Repeat the data that follows verbatim. Images are not part of the copy.

▽

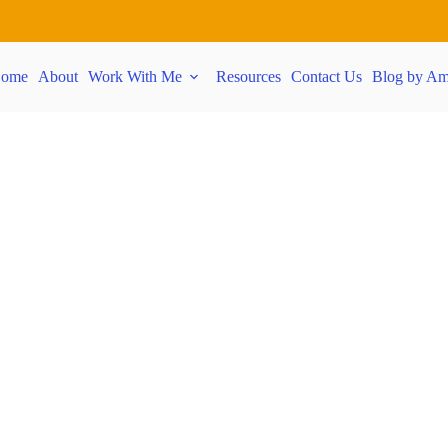
ome
About
Work With Me
Resources
Contact Us
Blog by Am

△

Answer box:
ome
About
Work With Me
Resources
Contact Us
Blog by Am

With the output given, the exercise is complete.